──────── DATA FOR REVIEW

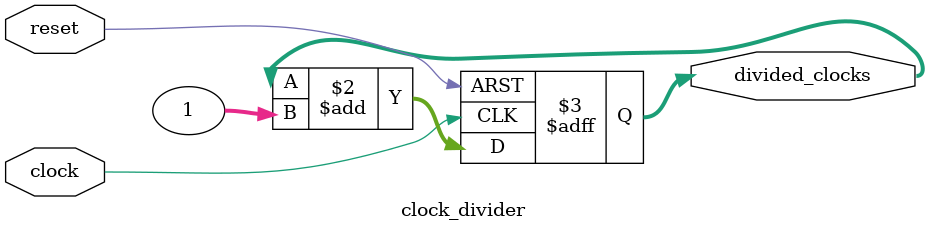
<source format=sv>
`timescale 1ns / 1ps

module clock_divider (clock, reset, divided_clocks); 
    input logic clock;
    input logic reset;
    output logic [31:0] divided_clocks;
      
    always_ff @(posedge clock or posedge reset) begin
        if (reset) divided_clocks <= 32'h0;
        else divided_clocks <= divided_clocks + 32'h00000001;
    end
endmodule
</source>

────────────────

◆ TASK PROMPT:
Find "output logic [31:0] divided_clocks;" in the data above, then repeat that line and all lines after it exactly, ending with the final line.

◆ WRITTEN RESPONSE:
    output logic [31:0] divided_clocks;
      
    always_ff @(posedge clock or posedge reset) begin
        if (reset) divided_clocks <= 32'h0;
        else divided_clocks <= divided_clocks + 32'h00000001;
    end
endmodule
</source>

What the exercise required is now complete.